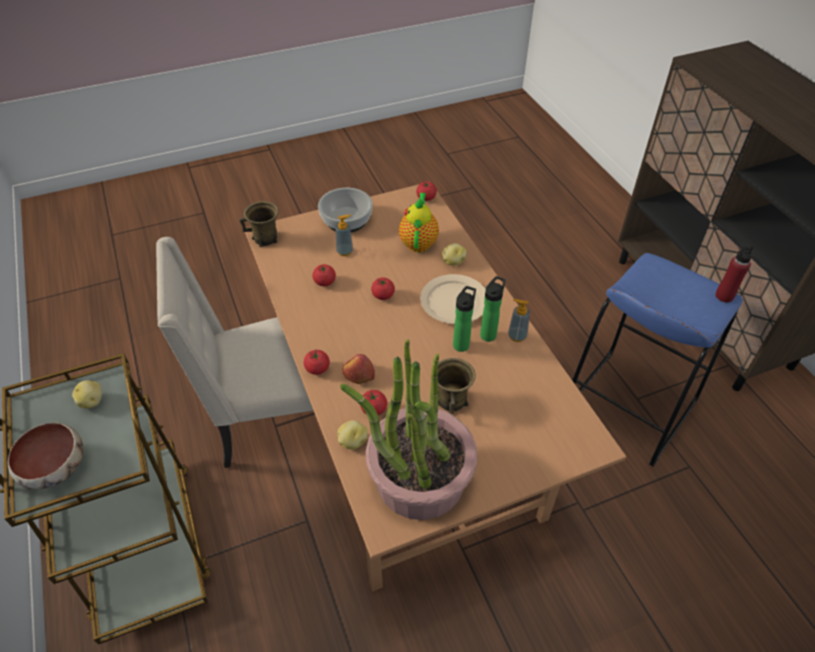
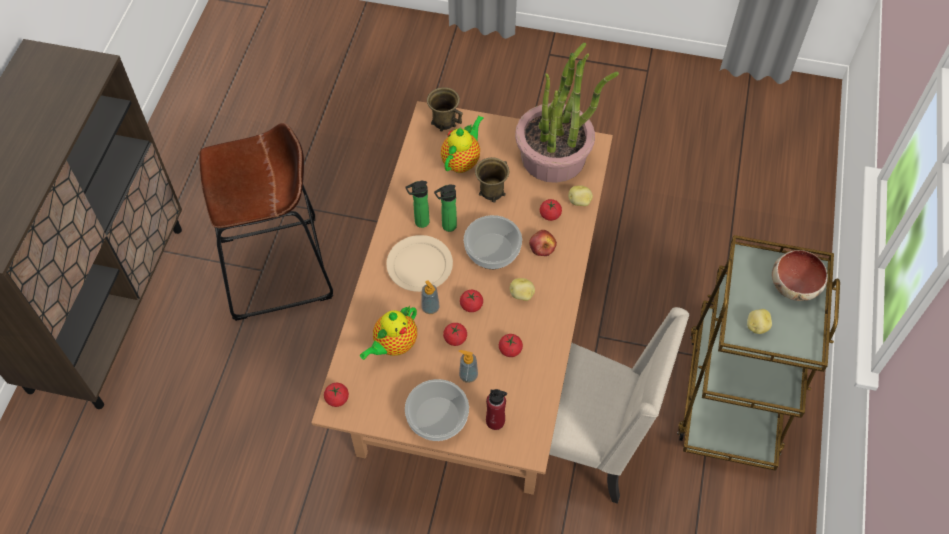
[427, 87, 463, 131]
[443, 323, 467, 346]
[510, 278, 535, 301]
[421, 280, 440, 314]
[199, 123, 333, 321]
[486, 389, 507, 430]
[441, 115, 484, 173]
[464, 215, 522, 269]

---

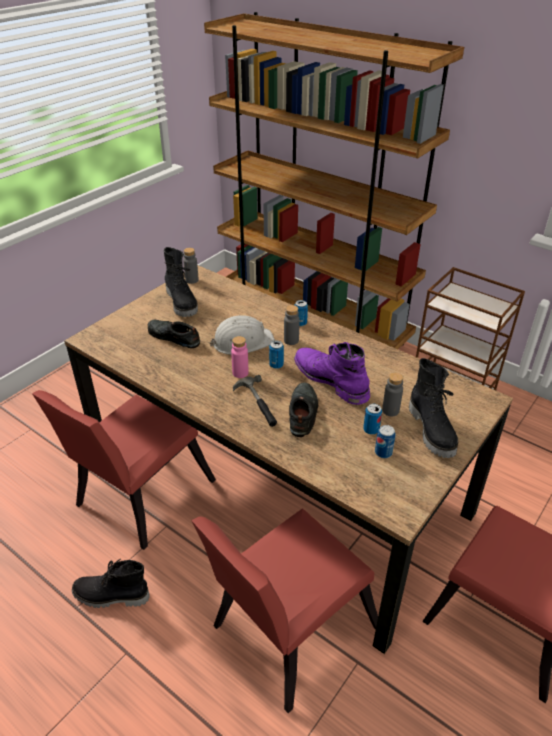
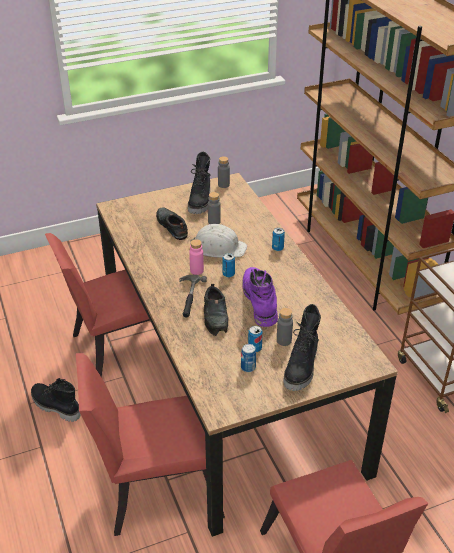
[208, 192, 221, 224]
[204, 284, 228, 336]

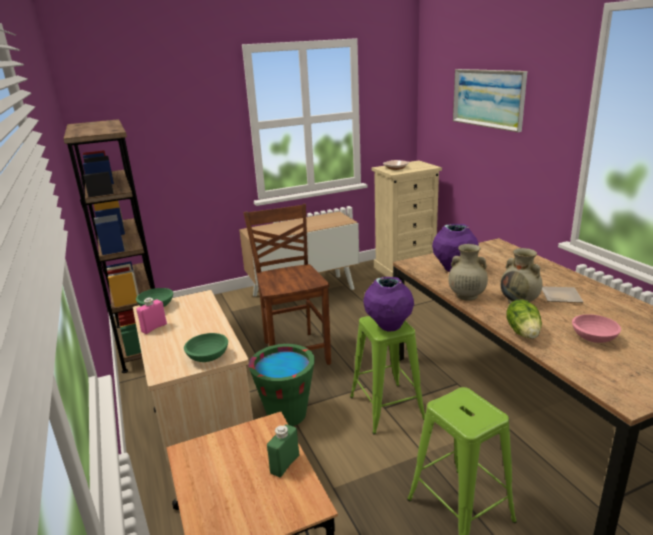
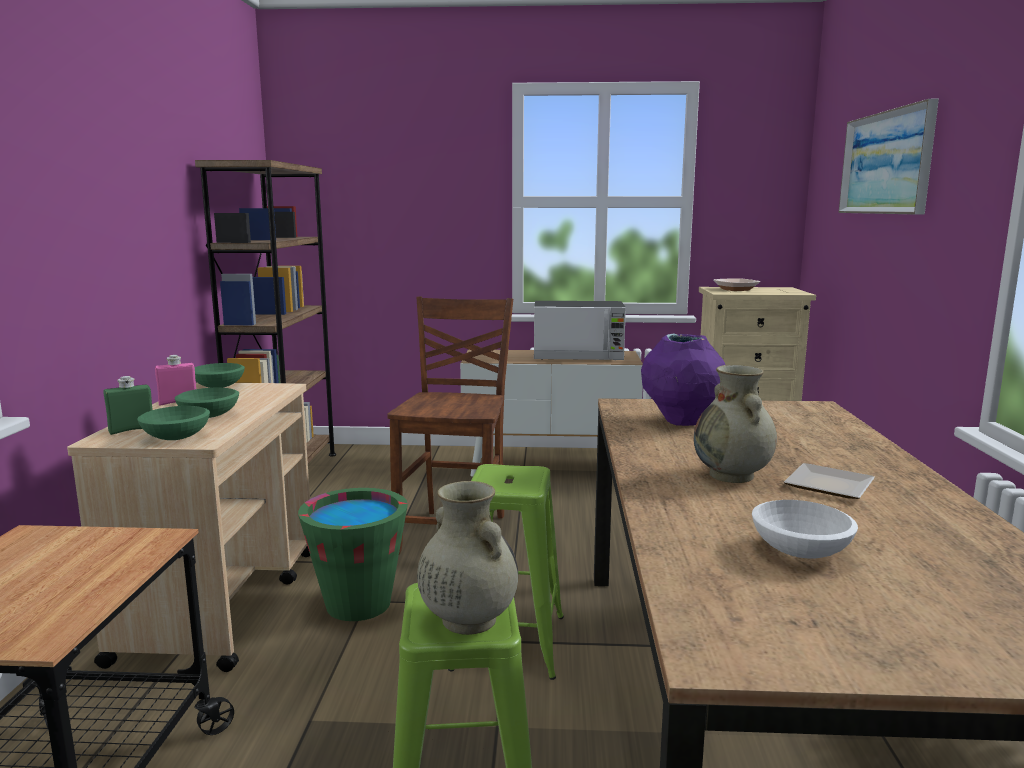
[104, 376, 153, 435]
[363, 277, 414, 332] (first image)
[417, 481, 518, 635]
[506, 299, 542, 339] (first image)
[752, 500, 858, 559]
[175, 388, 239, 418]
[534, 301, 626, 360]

--

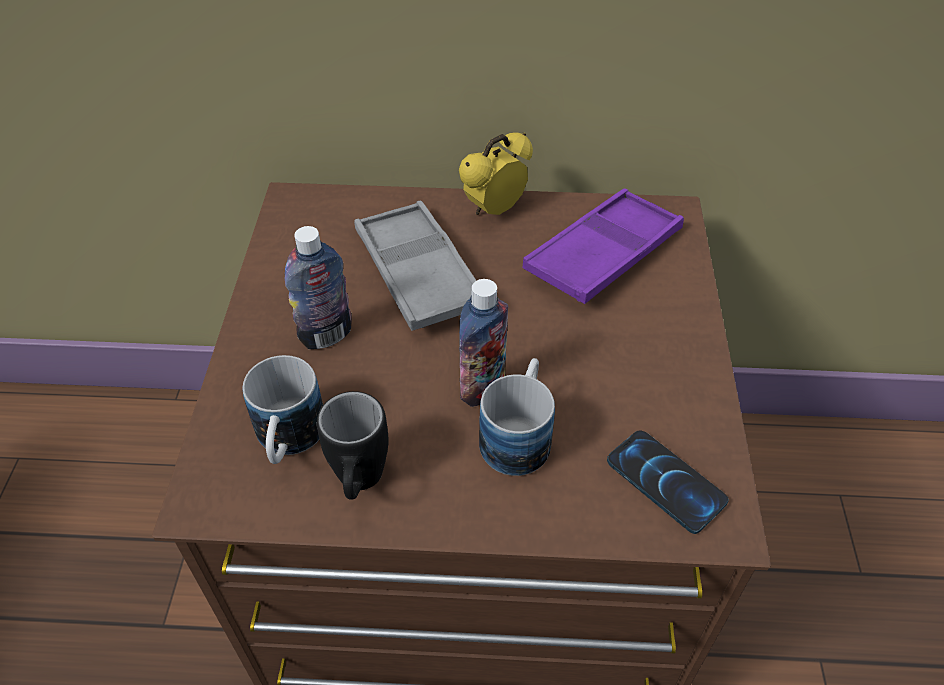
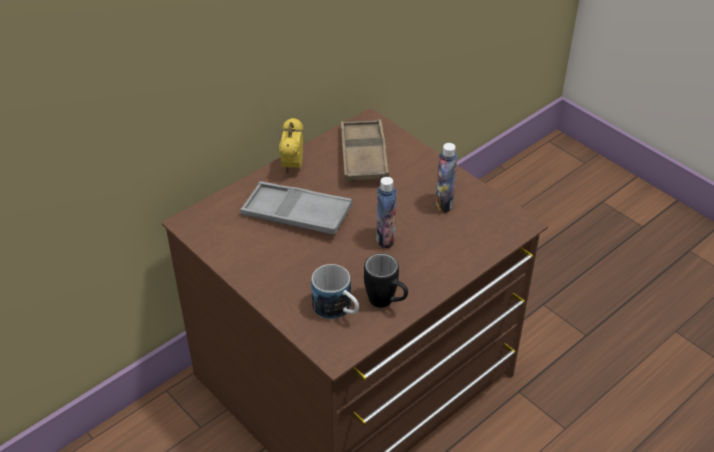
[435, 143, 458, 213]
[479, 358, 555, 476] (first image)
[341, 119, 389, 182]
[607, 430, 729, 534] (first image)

▸ Exercise description:
Reproduce exactly, and only, the part of the listing above that begins at the line with "[427, 87, 463, 131]" and goes on through the line with "[464, 215, 522, 269]".

▸ Output for this task:
[427, 87, 463, 131]
[443, 323, 467, 346]
[510, 278, 535, 301]
[421, 280, 440, 314]
[199, 123, 333, 321]
[486, 389, 507, 430]
[441, 115, 484, 173]
[464, 215, 522, 269]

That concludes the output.